For those unfamiliar with the service, Docphin helps physicians organize, bookmark, read and track medical news and research from a variety of sources, all within a single dashboard interface. The resulting product has a very consumer-like feel, especially with features like a Twitter widget for tracking medical societies’ tweets, bookmarking, commenting and social sharing. But the content is all medical-focused.

Initially available at the University of Pennsylvania, the University of Michigan and the University of California-San Diego, Docphin has now rolled out to Columbia University, Cornell University, Harvard University, Johns Hopkins University, Northwestern University, New York University, Stanford University, University of Chicago, University of Washington, and Washington University in St. Louis.

It has also moved to an HTML5 platform and has added features like a “Trending” section that shows what others are reading, sharing and discussing as well as a new “Search” page that lets doctors filter content from Docphin’s news sources and journals and more. For the old-school doctors (or rather, just the busy ones), the company is adding a free, personalized email service with direct links to articles based on their interests. And finally, the Docphin iPhone app is on track for a summer launch.
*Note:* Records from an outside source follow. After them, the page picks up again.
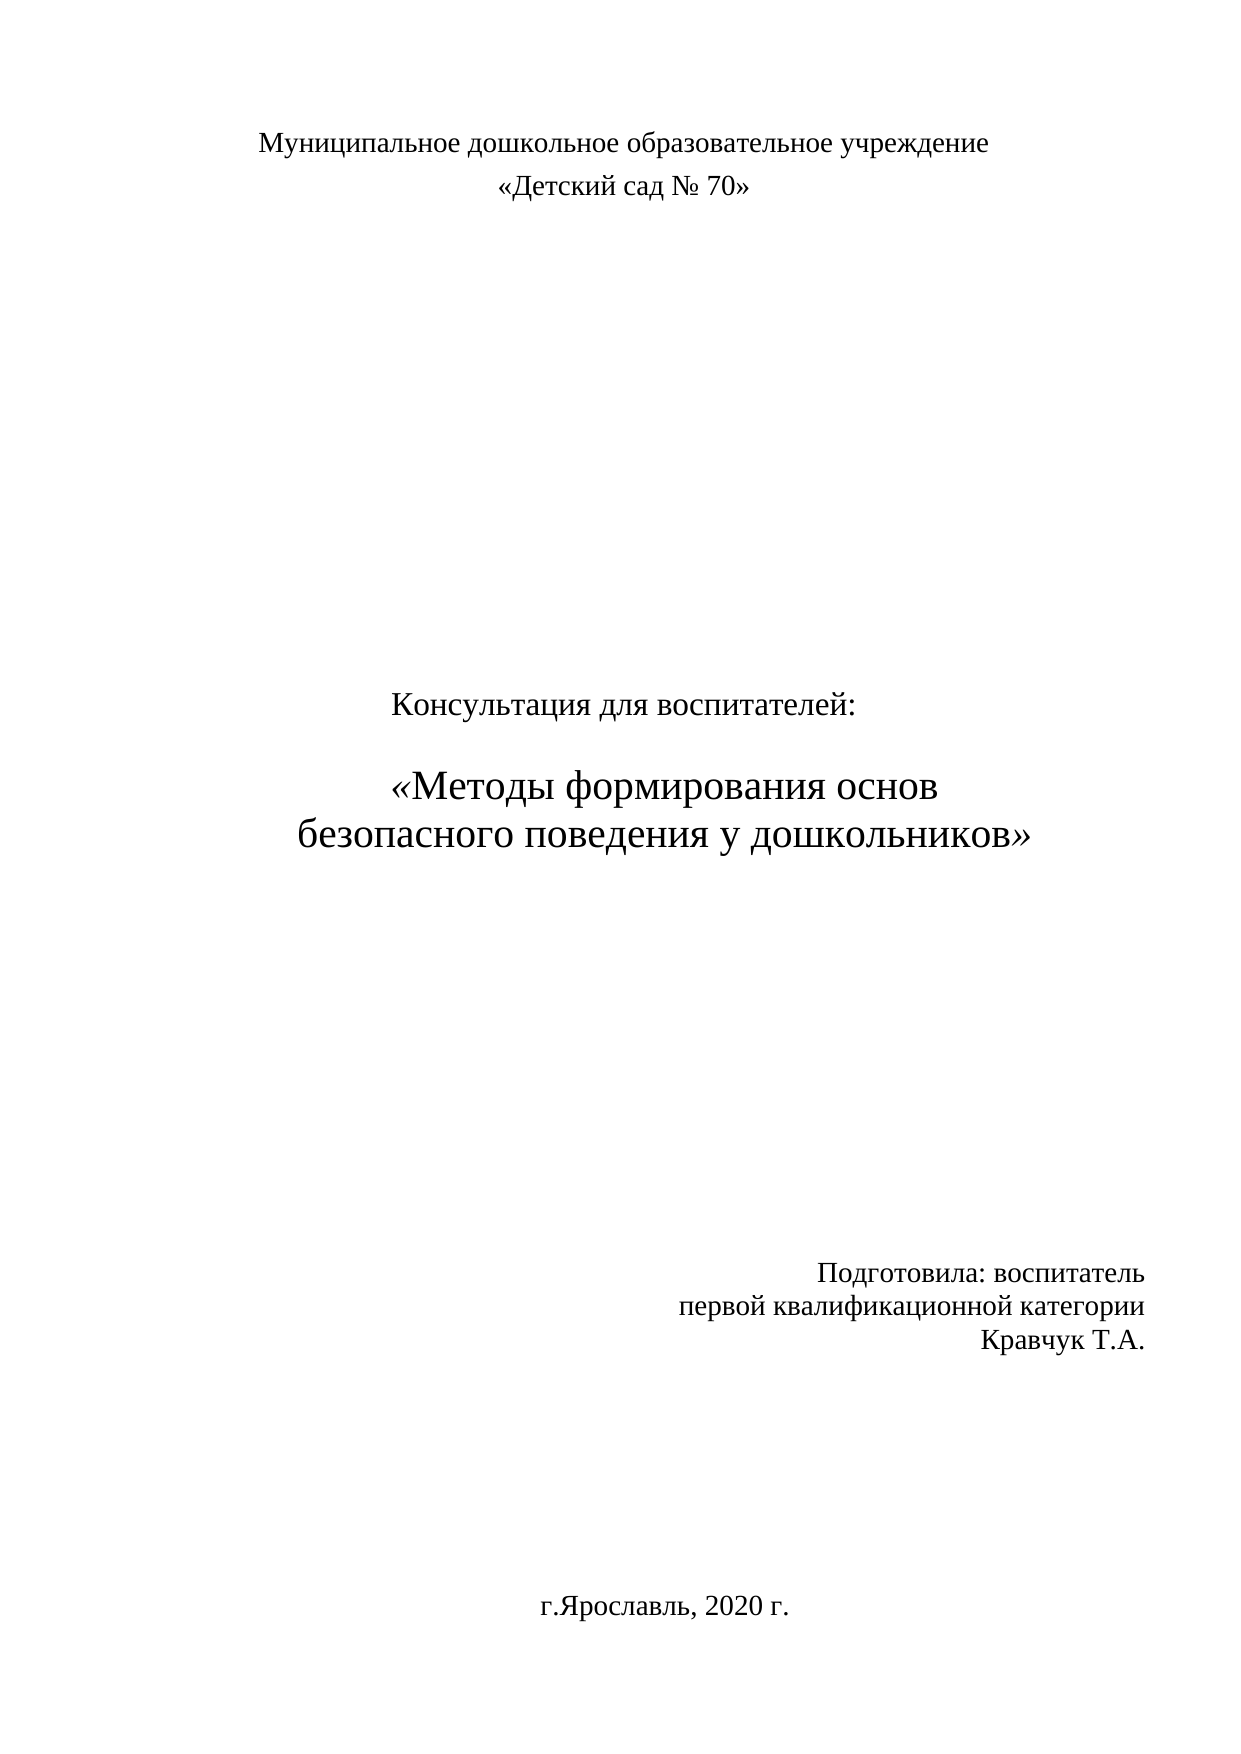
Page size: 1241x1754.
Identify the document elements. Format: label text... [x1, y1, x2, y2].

text первой квалификационной категории [855, 1299, 1145, 1320]
text Подготовила: воспитатель [177, 1266, 1145, 1287]
text «Методы формирования основ [177, 761, 1152, 808]
text «Детский сад № 70» [177, 161, 1070, 204]
text Кравчук Т.А. [177, 1332, 1145, 1353]
text безопасного поведения у дошкольников» [177, 808, 1152, 856]
text Муниципальное дошкольное образовательное учреждение [177, 118, 1070, 161]
text Консультация для воспитателей: [177, 681, 1070, 724]
text г.Ярославль, 2020 г. [177, 1599, 1145, 1620]
text первой квалификационной категории [177, 1299, 852, 1320]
While in beta, Docphin was open to the public with limited access, but now it will only be available to its partnering institutions with free full-text access to journal articles. Co-founder Mitesh Patel says news of the service has also spread via word-of-mouth, and now its user base is evenly split between doctors, residents, and medical students alike.

As for the burning questions about how the company plans to make money? Patel isn’t ready to reveal all the details yet, but tells us that Docphin will introduce a cloud-based SaaS model for its enterprise product which will launch later this year.